Después de abandonar el porche delantero y caminar de vuelta a la parroquia tras visitar a alguien con demencia, tengo tiempo para pensar. ¿La calidad de vida está ligada a la memoria? ¿Requiere cierto nivel de funcionamiento cerebral? De ser así, ¿cómo podría una persona externa trazar ese límite?
Nos adentramos en terreno muy peligroso si asumimos que las personas que muestran signos de vulnerabilidad y declive automáticamente dejan de tener calidad de vida.
Lo cierto es que, en el caso de mi propio abuelo, me parece más feliz de lo que ha estado nunca. Valora sus días, su tiempo, su café matutino, su familia. La felicidad está disponible en todas las fases de la vida.
No tardé en darme cuenta de que no puedo “arreglar” a ninguno de mis feligreses con demencia, solamente puedo estar ahí, escucharles, ayudarles en lo poco que pueda. No hay más que hacer. La única reacción venturosa es el amor. Y ¿no es esa la cuestión central, en definitiva? ¿Amarnos mutuamente exactamente como somos, lo mejor que podamos?
Las personas con demencia se alegran mucho reviviendo viejos recuerdos y, en cierto modo, su infancia regresa a ellos: su madre vive otra vez, han vuelto a la granja familiar, a los calurosos días de verano cuando miraban al mundo maravillados. Empiezan a desprenderse de las preocupaciones y a encontrar dicha en las pequeñas cosas.
Los momentos de claridad se vuelven más fugaces, pero tanto más preciosos. Nada se da por sentado.
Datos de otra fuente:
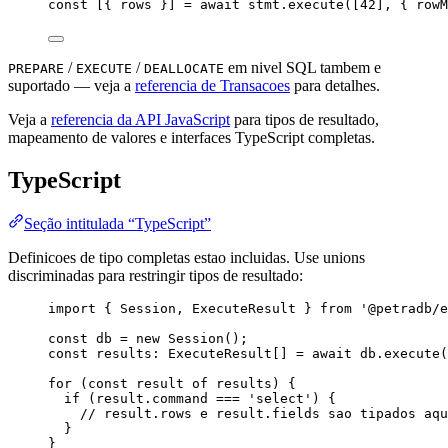
const [{ 
rows
 }] = await 
stmt
.
execute
([
42
]
, { rowM
/
/
em nivel SQL tambem e
PREPARE
EXECUTE
DEALLOCATE
suportado — veja a
referencia de Transacoes
para detalhes.
Veja a
referencia da API JavaScript
para tipos de resultado,
mapeamento de valores e interfaces TypeScript completas.
TypeScript
Seção intitulada “TypeScript”
Definicoes de tipo completas estao incluidas. Use unions
discriminadas para restringir tipos de resultado:
import
 { Session, ExecuteResult } 
from
'
@petradb/e
const 
db
 = 
new
Session
();
const 
results
:
ExecuteResult
[]
 = await 
db
.
execute
(
for
 (
const 
result
of
 results) {
if
 (result
.
command
===
'
select
'
) {
// result.rows e result.fields sao tipados aqu
}
}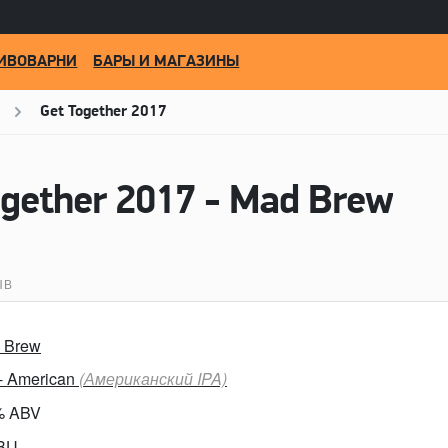
ИВОВАРНИ
БАРЫ И МАГАЗИНЫ
Get Together 2017
gether 2017 - Mad Brew
ЫВ
 Brew
 - American
(Американский IPA)
% ABV
IBU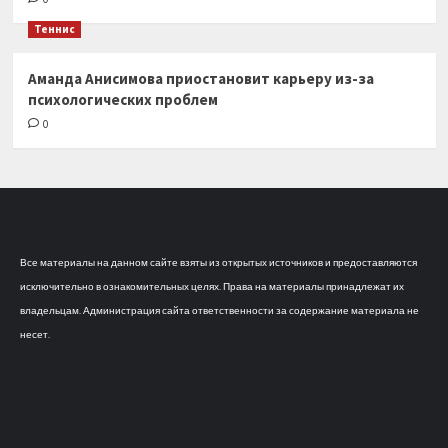
Теннис
Аманда Анисимова приостановит карьеру из-за
психологических проблем
0
Все материалы на данном сайте взяты из открытых источников и предоставляются
исключительно в ознакомительных целях. Права на материалы принадлежат их
владельцам. Администрация сайта ответственности за содержание материала не
несет.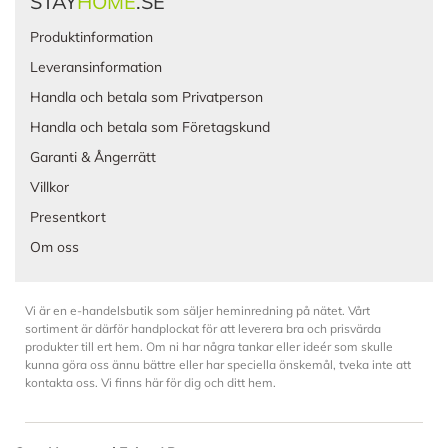
STAY
HOME
.SE
Produktinformation
Leveransinformation
Handla och betala som Privatperson
Handla och betala som Företagskund
Garanti & Ångerrätt
Villkor
Presentkort
Om oss
Vi är en e-handelsbutik som säljer heminredning på nätet. Vårt
sortiment är därför handplockat för att leverera bra och prisvärda
produkter till ert hem. Om ni har några tankar eller ideér som skulle
kunna göra oss ännu bättre eller har speciella önskemål, tveka inte att
kontakta oss. Vi finns här för dig och ditt hem.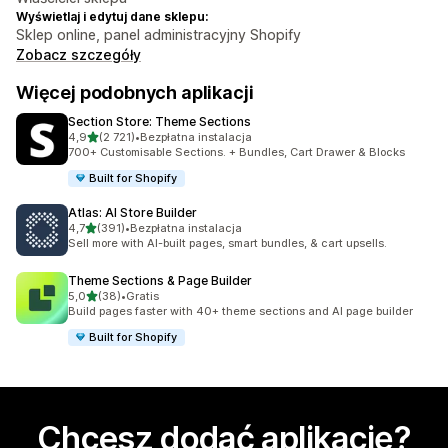
Wyświetlaj i edytuj dane sklepu:
Sklep online, panel administracyjny Shopify
Zobacz szczegóły
Więcej podobnych aplikacji
Section Store: Theme Sections
na 5 gwiazdek
4,9
(2 721)
•
Bezpłatna instalacja
Łączna liczba recenzji: 2721
700+ Customisable Sections. + Bundles, Cart Drawer & Blocks
Built for Shopify
Atlas: AI Store Builder
na 5 gwiazdek
4,7
(391)
•
Bezpłatna instalacja
Łączna liczba recenzji: 391
Sell more with AI-built pages, smart bundles, & cart upsells.
Theme Sections & Page Builder
na 5 gwiazdek
5,0
(38)
•
Gratis
Łączna liczba recenzji: 38
Build pages faster with 40+ theme sections and AI page builder
Built for Shopify
Chcesz dodać aplikację?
Aunque los recuerdos no duren, los momentos de ternura que compartimos siguen siendo importantes. Siguen habiendo sucedido.
Hay muchísimo más en un ser humano de lo que creemos, muchísimo que hace una vida valiosa. Una pieza del puzle de la identidad y la valía humanas está ligada al amor que compartimos, la realidad de que nunca estamos solos, sino que nos turnaremos para cargar el peso de nuestro prójimo: cuando tú eres viejo, yo soy joven; cuando yo soy débil, tú eres fuerte.
La memoria en sí es un esfuerzo colectivo. A lo largo de los años, las familias cuentan historias. Son las historias que nos configuran, que guardan nuestra individualidad al mismo tiempo que nos conectan con nuestros ancestros y nuestros hijos. Nos mantienen conectados incluso durante los estragos de la pérdida de memoria y la demencia.
Como cristiano, tengo fe en que incluso nuestro recuerdo cruza la vastedad de la eternidad y conecta a los vivos con los muertos.